**Instruction A**
Pull out each line of the entries that contains the string "chart", matching case exactly.

::: Selected passage :::

Reference to Annual Report on Form 10-K
The following discussion and analysis of our financial condition and results of operations should be read in conjunction with the consolidated financial statements and footnotes included in this Quarterly Report on Form 10-Q, as well as the consolidated financial statements and footnotes included in our Annual Report on Form 10-K for the year ended December 31, 2015.

26



SWIFT TRANSPORTATION COMPANY
MANAGEMENT'S DISCUSSION AND ANALYSIS OF FINANCIAL CONDITION AND RESULTS OF OPERATIONS (UNAUDITED) — CONTINUED


Executive Summary
Company Overview — Swift is a multi-faceted transportation services company, operating one of the largest fleets of truckload equipment in North America from over 40 terminals near key freight centers and traffic lanes. We principally operate in short- to medium-haul traffic lanes around our terminals and dedicated customer locations. We concentrate on this length of haul because the majority of domestic truckload freight (as measured by revenue) moves in these lanes and our extensive terminal network affords us marketing, equipment control, supply chain, customer service and driver retention advantages in local markets. Since our average length of haul is relatively short, it helps reduce competition from railroads and trucking companies that lack a regional presence.
As of March 31, 2016, our fleet of revenue equipment included 19,858 tractors (comprised of 14,986 company tractors and 4,872 owner-operator tractors), 63,891 trailers and 9,150 intermodal containers. Our four reportable segments are Truckload, Dedicated, Swift Refrigerated and Intermodal. Our extensive suite of service offerings (which includes line-haul services, dedicated customer contracts, temperature-controlled units, intermodal freight solutions, cross-border United States/Mexico and United States/Canada freight, flatbed hauling, freight brokerage and logistics, and others) provides our customers with the opportunity to "one-stop-shop" for their truckload transportation needs.
Revenue — We primarily generate revenue by transporting freight for our customers, generally at a predetermined rate per mile. We supplement this revenue by charging for fuel surcharges, stop-off pay, loading and unloading activities, tractor and trailer detention, and other ancillary services. The main factors that affect our revenue from transporting freight are the rate per mile we receive from our customers and loaded miles. The main factors that affect fuel surcharge revenue are the price of diesel fuel and the number of loaded miles. Fuel surcharges are billed on a lagging basis, meaning that we typically bill customers in the current week based on a previous week's applicable index. Therefore, in times of increasing fuel prices, we do not recover as much as we are currently paying for fuel. In periods of declining prices, the opposite is true.

::: Data in this exercise :::

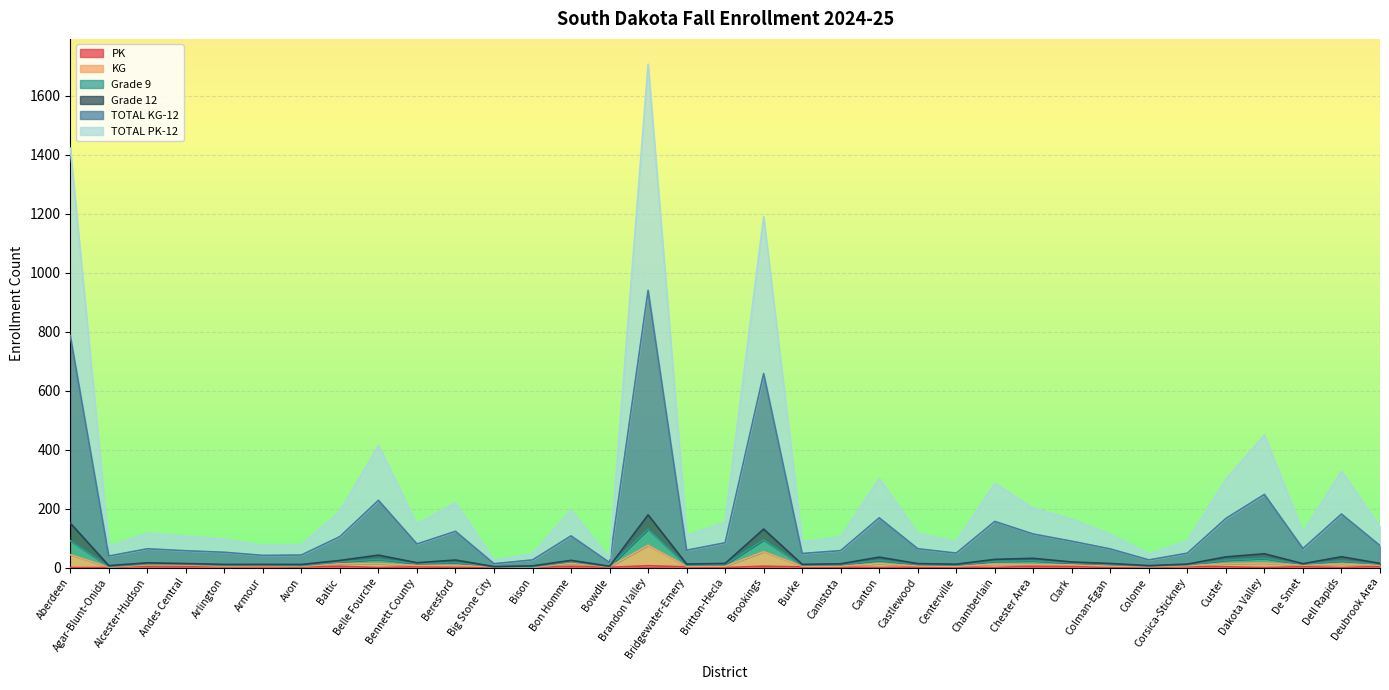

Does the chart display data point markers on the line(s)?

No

:::
::: Data in this exercise :::

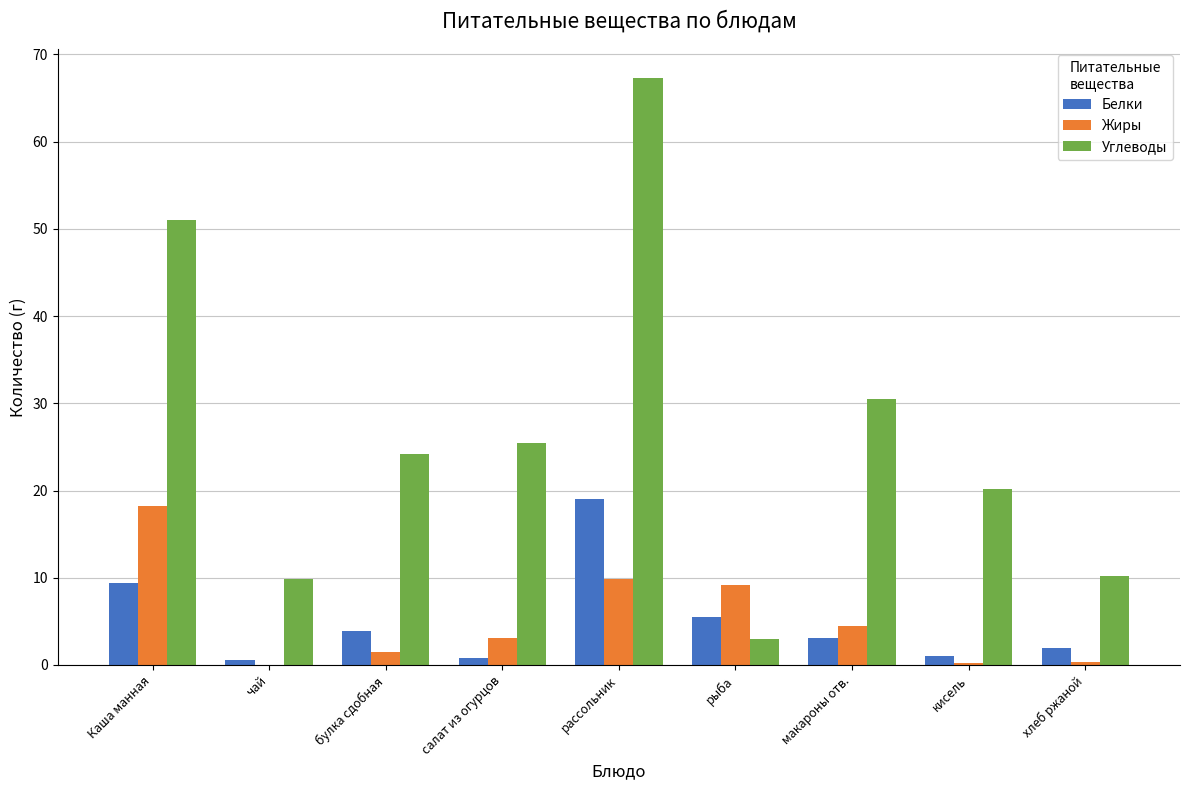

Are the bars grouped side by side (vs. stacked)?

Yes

:::
::: Data in this exercise :::

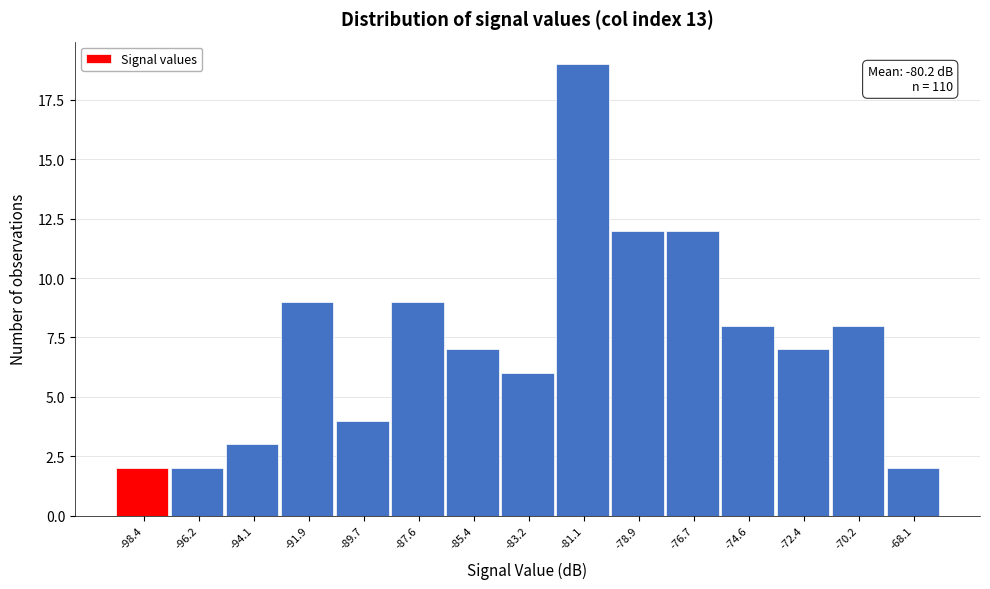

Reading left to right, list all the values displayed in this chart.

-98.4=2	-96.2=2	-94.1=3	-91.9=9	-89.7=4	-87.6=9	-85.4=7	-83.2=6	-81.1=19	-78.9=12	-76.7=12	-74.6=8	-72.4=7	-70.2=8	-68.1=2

:::

**Instruction B**
Extend the Swift Transportation management discussion, picking up after its final sentence.

**Result A**
Does the chart display data point markers on the line(s)?
Reading left to right, list all the values displayed in this chart.

**Result B**
Revenue in our non-reportable segment is generated by our non-asset-based freight brokerage and logistics management service, tractor leasing revenue from our financing subsidiaries, premium revenue from our captive insurance companies, and revenue from third parties serviced by our repair and maintenance shops. Main factors affecting revenue in our non-reportable segment are demand for brokerage and logistics services, as well as the number of equipment leases by our financing subsidiaries to the owner-operators we contract with and other third parties.
Expenses — Our most significant expenses vary with miles traveled and include fuel, driver-related expenses (such as wages and benefits) and services purchased from owner-operators and other transportation providers (such as railroads, drayage providers, and other trucking companies). Maintenance and tire expenses, as well as cost of insurance and claims generally vary with the miles we travel, but also have a controllable component based on safety improvements, fleet age, efficiency, and other factors. Our primary fixed costs are depreciation and lease expense for revenue equipment and terminals, interest expense, and non-driver compensation.
Compared to changes in rate per mile and loaded miles, changes in deadhead miles percentage generally have the largest proportionate effect on our profitability because we still bear all of the expenses for each deadhead mile, but do not earn any revenue to offset those expenses. Changes in rate per mile have the next largest proportionate effect on profitability because incremental improvements in rate per mile are not offset by any additional expenses. Changes in loaded miles generally have a smaller effect on profitability because variable expenses fluctuate with changes in miles. However, changes in mileage are affected by driver satisfaction and network efficiency, which indirectly affect expenses.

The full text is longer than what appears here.